## How to complete this task
The material below holds a span beginning at the line with "我们设计了一个AWS假定角色凭据注册流、该流可：" and ending at the line with "通过允许将FSx for ONTAP服务凭据存储在基于AWS的机密管理后端、更好地与FSx". Quote that span exactly, both ends included, and only that span.

## Records for the exercise
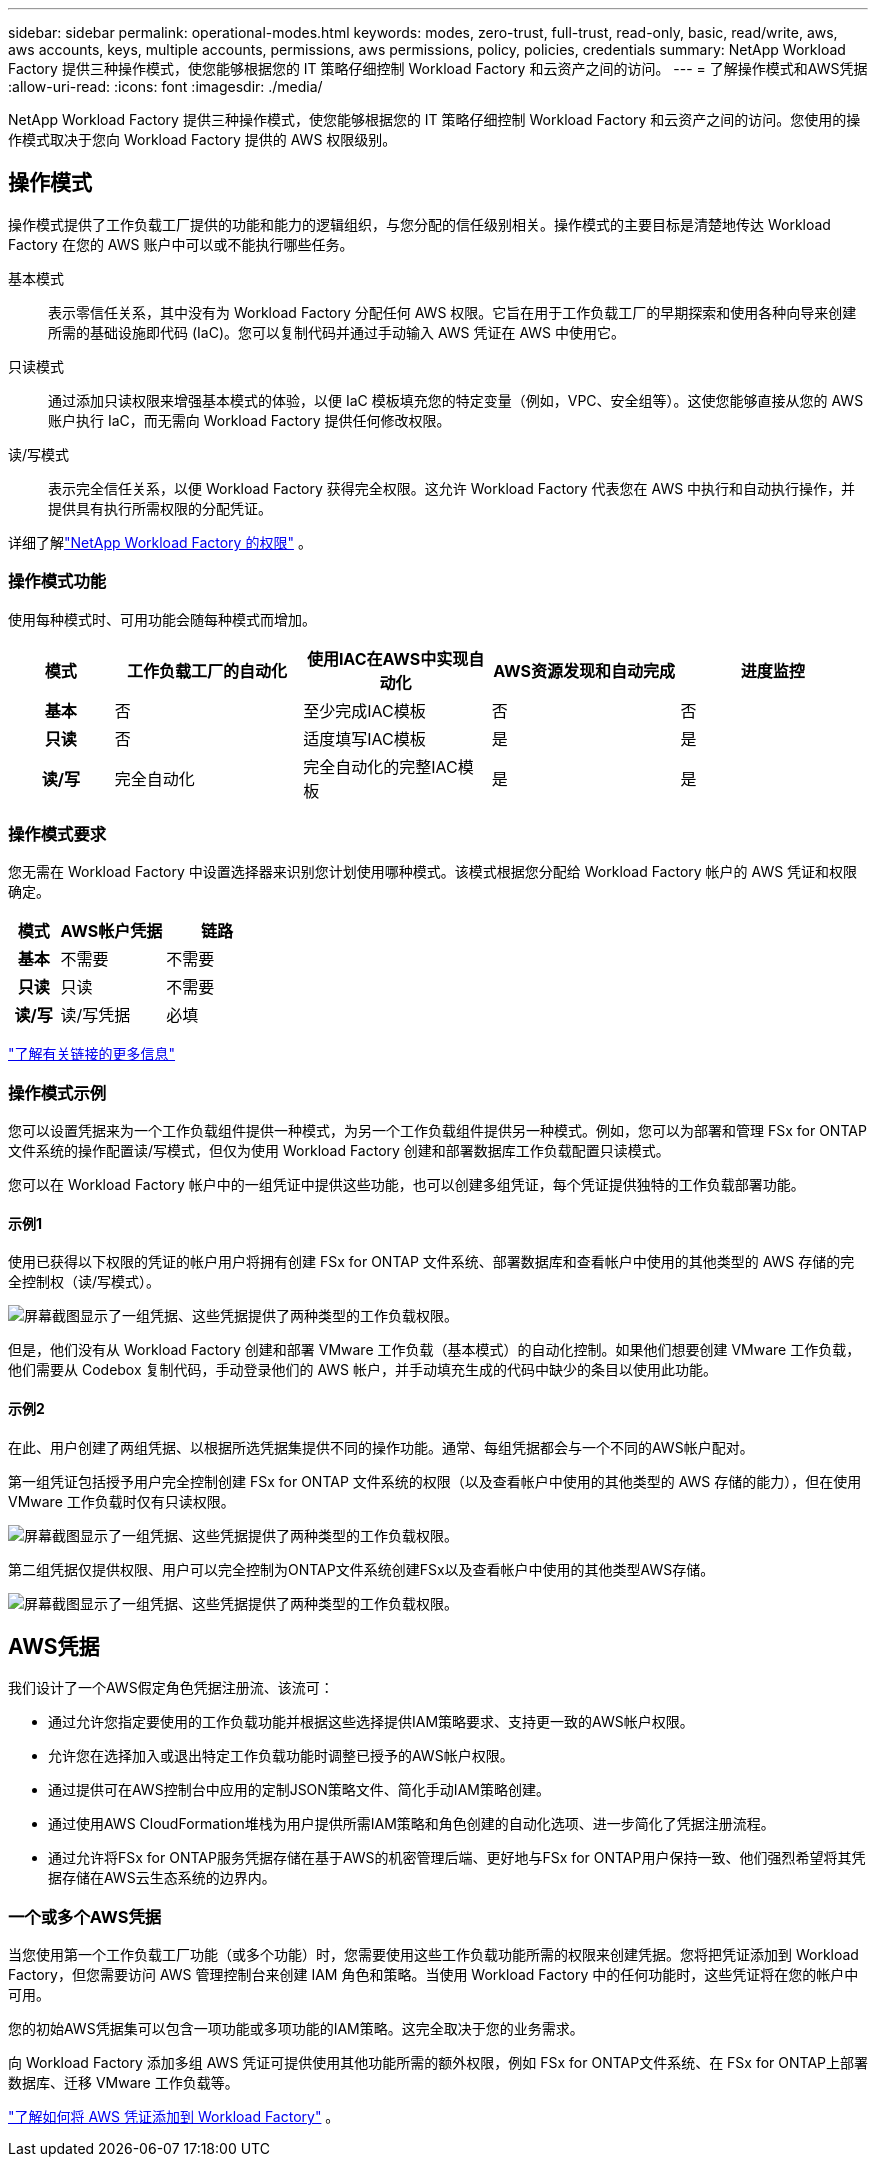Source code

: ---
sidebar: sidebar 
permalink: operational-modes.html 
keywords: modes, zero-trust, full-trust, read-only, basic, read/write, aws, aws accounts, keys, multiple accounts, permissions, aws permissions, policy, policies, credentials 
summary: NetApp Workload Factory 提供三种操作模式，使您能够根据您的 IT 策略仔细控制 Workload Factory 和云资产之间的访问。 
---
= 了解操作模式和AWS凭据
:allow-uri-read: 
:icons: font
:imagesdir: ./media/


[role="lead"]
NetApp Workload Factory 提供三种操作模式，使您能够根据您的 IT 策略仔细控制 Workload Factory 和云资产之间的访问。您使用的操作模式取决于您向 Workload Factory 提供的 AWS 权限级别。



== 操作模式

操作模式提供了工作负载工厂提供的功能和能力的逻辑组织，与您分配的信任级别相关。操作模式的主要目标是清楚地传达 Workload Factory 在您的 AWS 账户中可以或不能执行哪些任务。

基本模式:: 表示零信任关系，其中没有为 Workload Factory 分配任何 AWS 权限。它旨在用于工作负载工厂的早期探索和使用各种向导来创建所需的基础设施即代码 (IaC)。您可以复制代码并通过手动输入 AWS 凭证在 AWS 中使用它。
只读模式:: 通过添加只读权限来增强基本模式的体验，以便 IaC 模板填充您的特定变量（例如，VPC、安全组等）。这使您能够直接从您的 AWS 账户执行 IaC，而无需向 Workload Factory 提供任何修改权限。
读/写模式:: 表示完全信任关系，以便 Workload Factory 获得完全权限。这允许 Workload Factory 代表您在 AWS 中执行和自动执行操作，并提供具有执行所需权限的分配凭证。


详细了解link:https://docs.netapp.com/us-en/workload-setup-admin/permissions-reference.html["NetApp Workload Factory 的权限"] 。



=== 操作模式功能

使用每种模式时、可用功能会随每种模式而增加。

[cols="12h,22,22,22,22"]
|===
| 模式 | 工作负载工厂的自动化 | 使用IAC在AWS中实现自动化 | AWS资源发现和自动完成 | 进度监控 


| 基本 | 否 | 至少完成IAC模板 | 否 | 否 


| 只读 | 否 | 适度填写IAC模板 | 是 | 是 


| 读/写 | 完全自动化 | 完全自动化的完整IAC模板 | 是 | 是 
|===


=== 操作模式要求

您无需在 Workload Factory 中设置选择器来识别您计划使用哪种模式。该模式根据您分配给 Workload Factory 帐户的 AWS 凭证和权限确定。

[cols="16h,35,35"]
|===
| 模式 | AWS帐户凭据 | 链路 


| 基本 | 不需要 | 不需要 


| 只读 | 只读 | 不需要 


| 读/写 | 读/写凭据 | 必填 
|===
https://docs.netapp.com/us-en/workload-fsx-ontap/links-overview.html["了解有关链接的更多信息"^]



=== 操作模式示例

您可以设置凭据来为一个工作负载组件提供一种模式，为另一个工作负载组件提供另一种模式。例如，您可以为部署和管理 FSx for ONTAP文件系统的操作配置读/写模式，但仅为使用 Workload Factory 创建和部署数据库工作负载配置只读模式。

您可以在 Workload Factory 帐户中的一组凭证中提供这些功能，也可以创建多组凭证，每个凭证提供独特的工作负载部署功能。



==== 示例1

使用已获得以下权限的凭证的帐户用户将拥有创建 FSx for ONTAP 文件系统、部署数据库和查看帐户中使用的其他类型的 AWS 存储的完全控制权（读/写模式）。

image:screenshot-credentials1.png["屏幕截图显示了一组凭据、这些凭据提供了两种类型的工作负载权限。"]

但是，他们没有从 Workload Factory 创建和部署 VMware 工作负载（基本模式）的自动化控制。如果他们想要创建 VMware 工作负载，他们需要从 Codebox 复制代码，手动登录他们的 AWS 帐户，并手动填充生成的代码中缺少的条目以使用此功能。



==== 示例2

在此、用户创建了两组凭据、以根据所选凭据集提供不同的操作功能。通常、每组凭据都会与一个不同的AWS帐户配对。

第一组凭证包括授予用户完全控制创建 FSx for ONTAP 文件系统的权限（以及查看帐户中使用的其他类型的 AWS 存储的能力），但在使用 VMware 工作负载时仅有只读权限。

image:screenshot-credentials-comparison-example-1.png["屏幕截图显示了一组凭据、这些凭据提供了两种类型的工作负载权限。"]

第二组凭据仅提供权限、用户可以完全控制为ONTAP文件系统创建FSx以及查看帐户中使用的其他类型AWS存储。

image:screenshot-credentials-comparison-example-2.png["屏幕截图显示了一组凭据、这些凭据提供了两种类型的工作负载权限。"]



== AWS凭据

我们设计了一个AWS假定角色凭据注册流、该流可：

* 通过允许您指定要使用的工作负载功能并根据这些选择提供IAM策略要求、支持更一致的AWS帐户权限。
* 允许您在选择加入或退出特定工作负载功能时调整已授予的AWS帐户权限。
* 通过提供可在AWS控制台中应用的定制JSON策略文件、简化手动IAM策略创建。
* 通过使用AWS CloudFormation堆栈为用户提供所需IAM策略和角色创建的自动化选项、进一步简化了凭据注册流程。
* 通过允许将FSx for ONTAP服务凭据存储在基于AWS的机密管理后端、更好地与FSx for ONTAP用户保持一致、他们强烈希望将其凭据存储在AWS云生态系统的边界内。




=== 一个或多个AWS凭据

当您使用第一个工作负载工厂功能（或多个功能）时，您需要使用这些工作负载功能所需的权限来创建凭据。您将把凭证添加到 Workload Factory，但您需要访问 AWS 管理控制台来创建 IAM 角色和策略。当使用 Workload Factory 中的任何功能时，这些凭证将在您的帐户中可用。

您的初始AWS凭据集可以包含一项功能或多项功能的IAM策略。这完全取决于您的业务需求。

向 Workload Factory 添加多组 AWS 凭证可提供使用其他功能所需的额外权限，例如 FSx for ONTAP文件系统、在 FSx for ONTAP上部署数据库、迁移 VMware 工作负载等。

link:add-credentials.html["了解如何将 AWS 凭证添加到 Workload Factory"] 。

## Solution to this problem
我们设计了一个AWS假定角色凭据注册流、该流可：

* 通过允许您指定要使用的工作负载功能并根据这些选择提供IAM策略要求、支持更一致的AWS帐户权限。
* 允许您在选择加入或退出特定工作负载功能时调整已授予的AWS帐户权限。
* 通过提供可在AWS控制台中应用的定制JSON策略文件、简化手动IAM策略创建。
* 通过使用AWS CloudFormation堆栈为用户提供所需IAM策略和角色创建的自动化选项、进一步简化了凭据注册流程。
* 通过允许将FSx for ONTAP服务凭据存储在基于AWS的机密管理后端、更好地与FSx for ONTAP用户保持一致、他们强烈希望将其凭据存储在AWS云生态系统的边界内。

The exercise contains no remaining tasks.